Telecom Company Vodafone has been slapped with a fine of Rs. 50,000 for its failure to constitute a Complaints Committee as required by the Supreme Court in the case of Vishaka v. State of Rajasthan.

While noting that such a Committee was in place currently, a Bombay High Court Bench comprising Justice A.A. Sayed and Justice M.S. Karnik observed, “Though we are not inclined to direct payment of compensation to the Petitioner by the Respondent No.1 as indicated earlier, we do note here that the Respondent No.1 had not followed the guidelines laid down by the Supreme Court in Vishaka as there was no Complaints Committee constituted by the Respondent No.1 at the relevant time.”

It then directed the Company to pay the amount to the War Widow’s Association, New Delhi, within a period of six weeks.

The Court was hearing a Petition filed by an ex-employee who had alleged to have been terminated from service in August, 2000 after she refused to give in to demands of sexual favors by her Chief Operating Officer. She had further alleged that her immediate senior and another executive had aided the COO in pressurizing her.

The Petitioner brought to the notice of the Court the fact that she had communicated her grievance to several functionaries within the Company, but to no avail.

She had, therefore, submitted that the Company had “deliberately flouted the rules prescribed by the Apex Court and failed to implement the guidelines laid down as law towards protection of women from sexual harassment at workplace and failed to provide grievance procedure for redressal of complaint of the Petitioner against sexual harassment at workplace”.

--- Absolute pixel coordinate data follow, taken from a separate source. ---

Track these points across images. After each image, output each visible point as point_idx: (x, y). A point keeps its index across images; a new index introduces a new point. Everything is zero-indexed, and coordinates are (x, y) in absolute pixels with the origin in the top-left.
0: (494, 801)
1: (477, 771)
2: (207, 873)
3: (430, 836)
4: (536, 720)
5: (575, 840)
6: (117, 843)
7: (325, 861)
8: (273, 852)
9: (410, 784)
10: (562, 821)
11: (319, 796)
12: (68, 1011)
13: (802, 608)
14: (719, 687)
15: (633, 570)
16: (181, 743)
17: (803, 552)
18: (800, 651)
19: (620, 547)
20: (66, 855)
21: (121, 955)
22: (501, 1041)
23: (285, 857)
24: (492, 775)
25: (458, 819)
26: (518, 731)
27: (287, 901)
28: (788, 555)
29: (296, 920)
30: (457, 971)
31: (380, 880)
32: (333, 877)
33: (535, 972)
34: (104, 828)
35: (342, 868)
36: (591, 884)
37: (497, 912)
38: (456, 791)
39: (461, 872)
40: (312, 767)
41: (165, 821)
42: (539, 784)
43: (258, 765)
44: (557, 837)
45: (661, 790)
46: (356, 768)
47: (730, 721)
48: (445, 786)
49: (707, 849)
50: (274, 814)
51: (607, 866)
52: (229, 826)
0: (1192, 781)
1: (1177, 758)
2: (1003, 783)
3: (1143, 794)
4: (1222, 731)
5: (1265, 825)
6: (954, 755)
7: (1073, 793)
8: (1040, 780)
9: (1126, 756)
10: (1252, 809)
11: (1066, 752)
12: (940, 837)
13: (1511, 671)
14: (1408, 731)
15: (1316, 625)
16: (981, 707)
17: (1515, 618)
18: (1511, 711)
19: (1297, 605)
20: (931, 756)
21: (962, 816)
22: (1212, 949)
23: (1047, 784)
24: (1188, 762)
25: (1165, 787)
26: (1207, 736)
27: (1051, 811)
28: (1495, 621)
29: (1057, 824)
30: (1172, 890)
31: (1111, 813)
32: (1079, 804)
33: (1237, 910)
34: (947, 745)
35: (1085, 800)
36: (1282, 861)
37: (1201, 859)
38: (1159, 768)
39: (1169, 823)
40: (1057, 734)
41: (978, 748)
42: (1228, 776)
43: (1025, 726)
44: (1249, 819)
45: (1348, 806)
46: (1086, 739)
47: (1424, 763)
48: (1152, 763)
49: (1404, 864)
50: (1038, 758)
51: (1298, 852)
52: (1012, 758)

Thereafter, the Petitioner had sought a compensation of Rs. 1 crore for non-constitution of the Complaints Committee by the Company, in accordance with the law laid down in the Vishaka case.

The Respondent, on the other hand, had denied the allegations, contending that “false and baseless allegations” were being made by her as an afterthought.

The Court, however, opined that the fact of the occurrence of sexual harassment was still disputed and that it was not possible for the Court, in exercise of its Writ jurisdiction, to rule on such disputed questions of facts. It further noted that the Petitioner had not prayed for constitution of a Complaints Committee to look into her allegations.

The Court then observed that even of it is assumed that the Petitioner had complained of sexual harassment only after the termination of her employment, “nothing prevented the Respondent No.1 from inquiring into her grievance even after her termination”.